[Rows taken from a dataset]
## begin
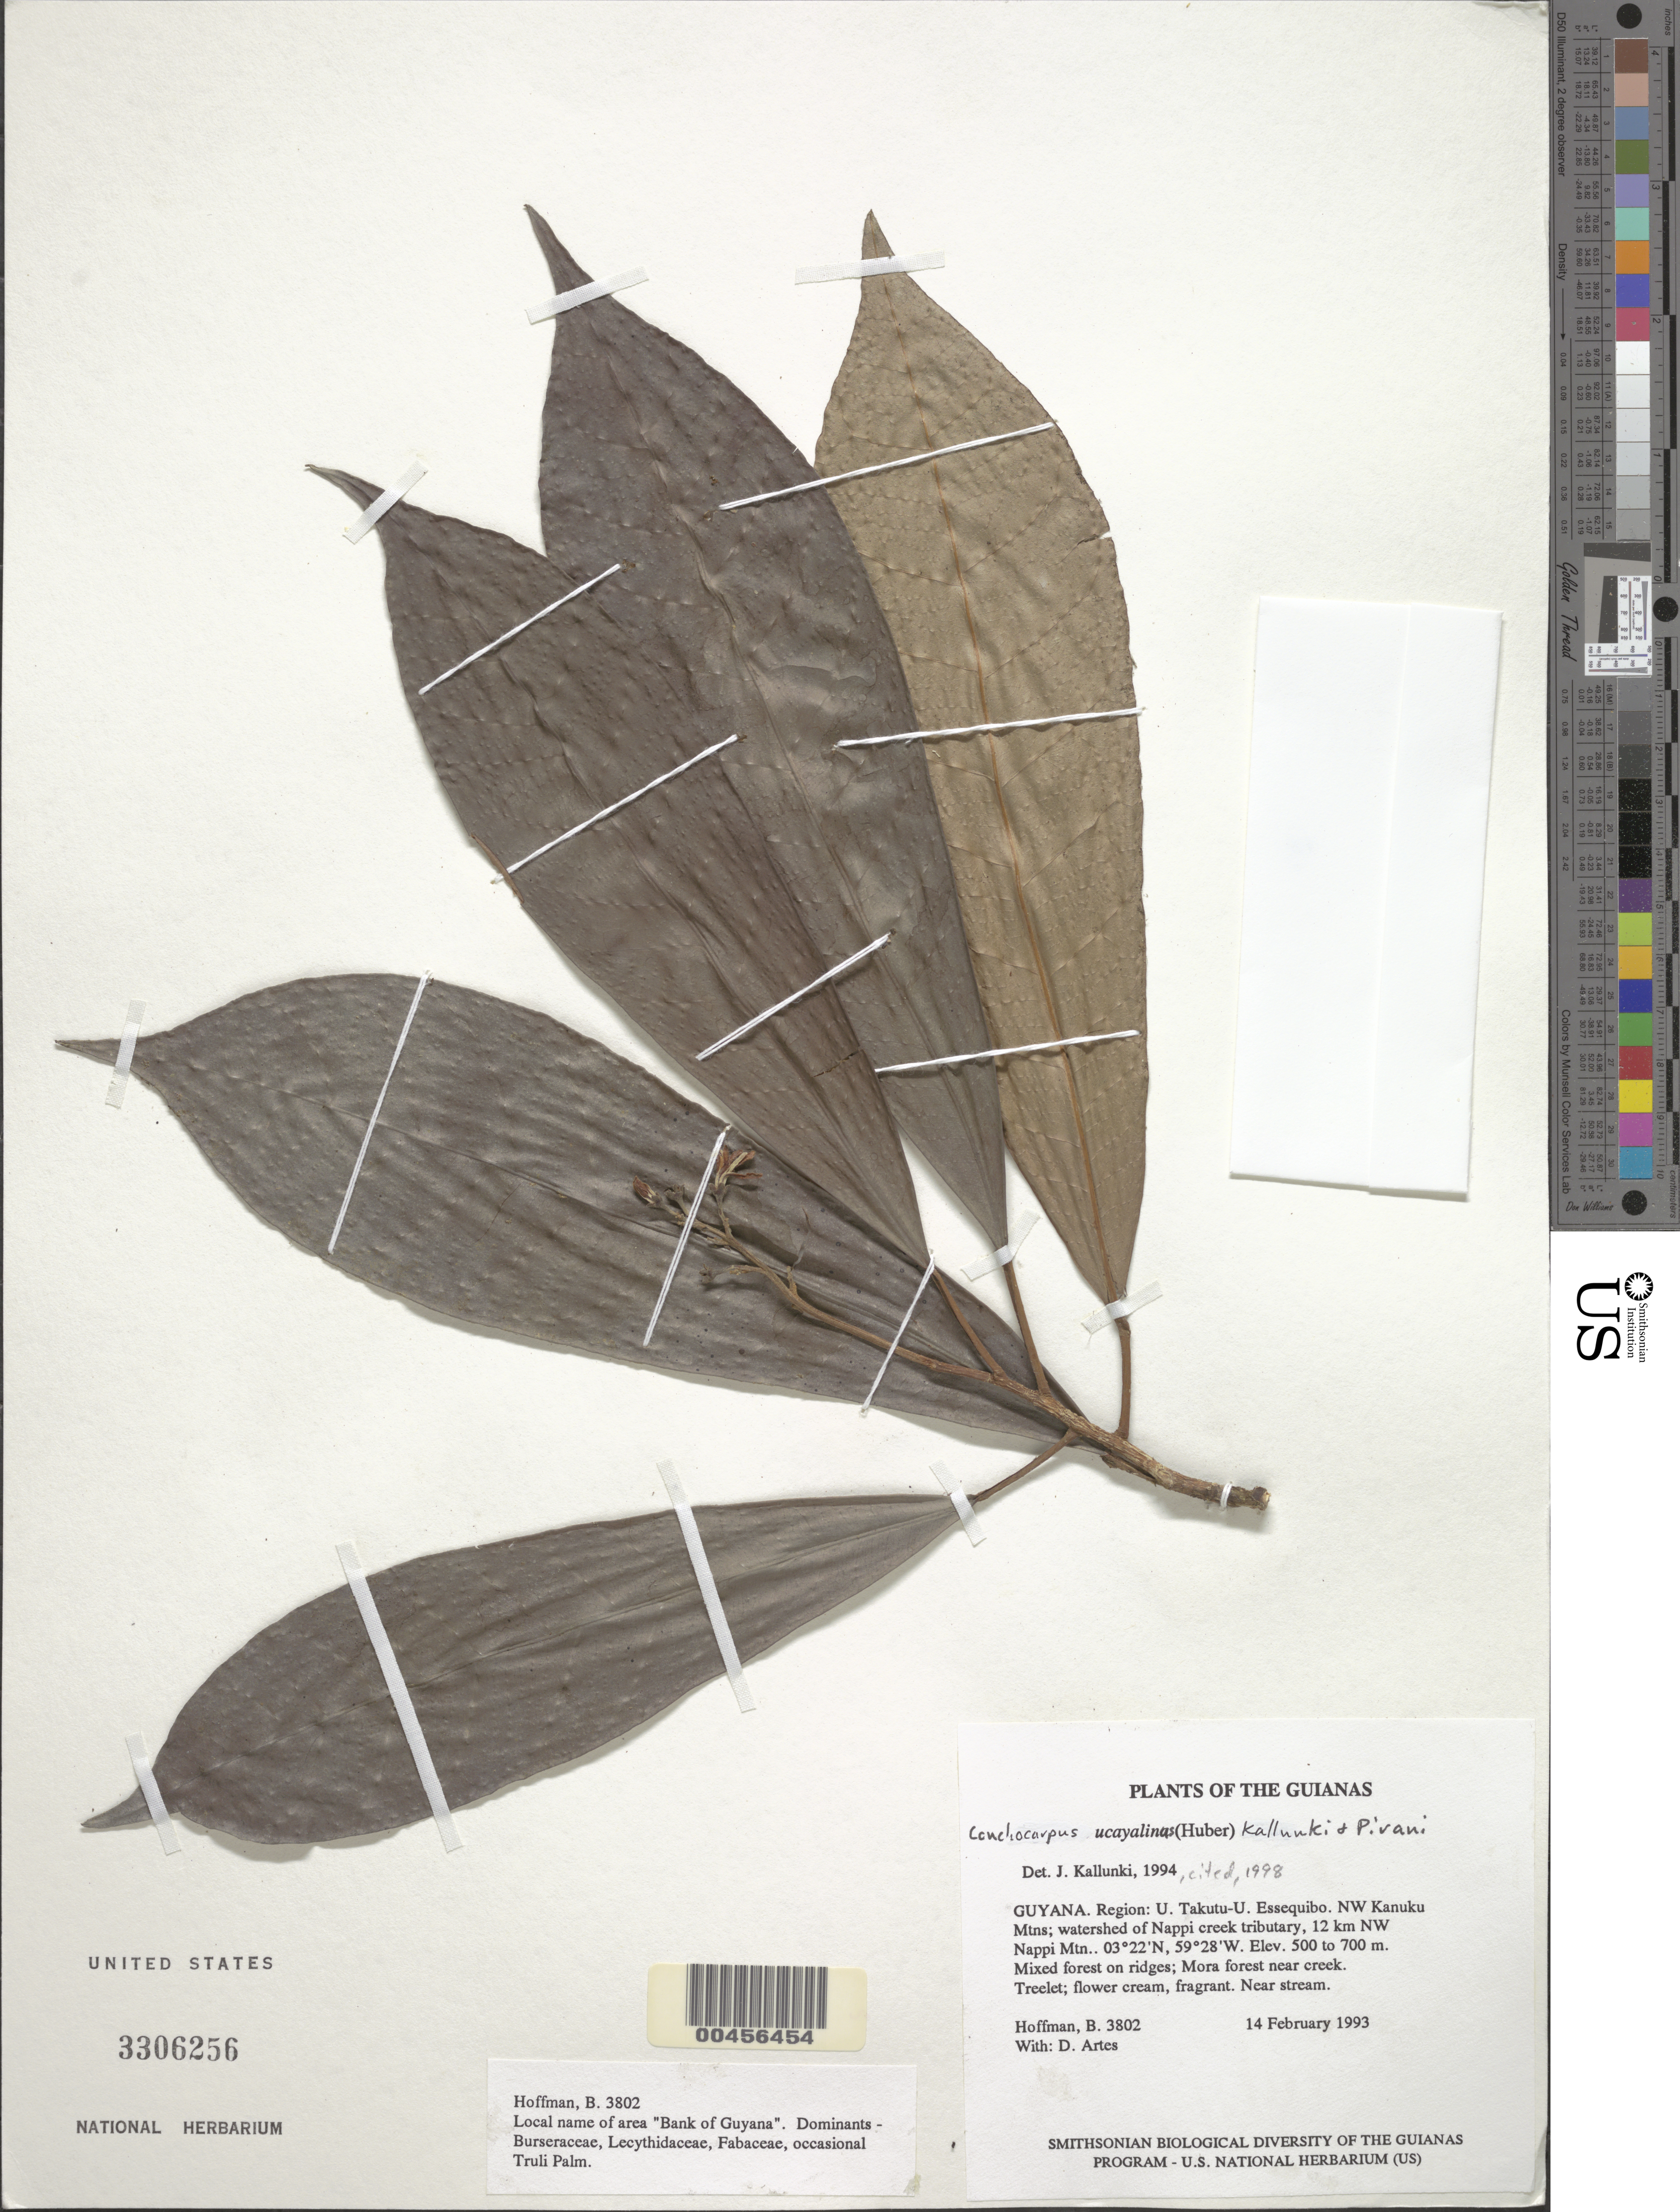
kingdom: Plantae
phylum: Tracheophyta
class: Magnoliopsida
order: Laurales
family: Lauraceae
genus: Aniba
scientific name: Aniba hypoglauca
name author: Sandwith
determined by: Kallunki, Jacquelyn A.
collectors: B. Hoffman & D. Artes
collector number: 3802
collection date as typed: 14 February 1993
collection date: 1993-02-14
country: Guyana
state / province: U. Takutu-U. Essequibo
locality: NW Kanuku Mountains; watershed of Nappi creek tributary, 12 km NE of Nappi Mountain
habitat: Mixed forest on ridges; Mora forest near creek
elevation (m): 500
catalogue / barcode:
## end
Extract every line above that contains the string "date". Treat uppercase and lowercase as different.

collection date as typed: 14 February 1993
collection date: 1993-02-14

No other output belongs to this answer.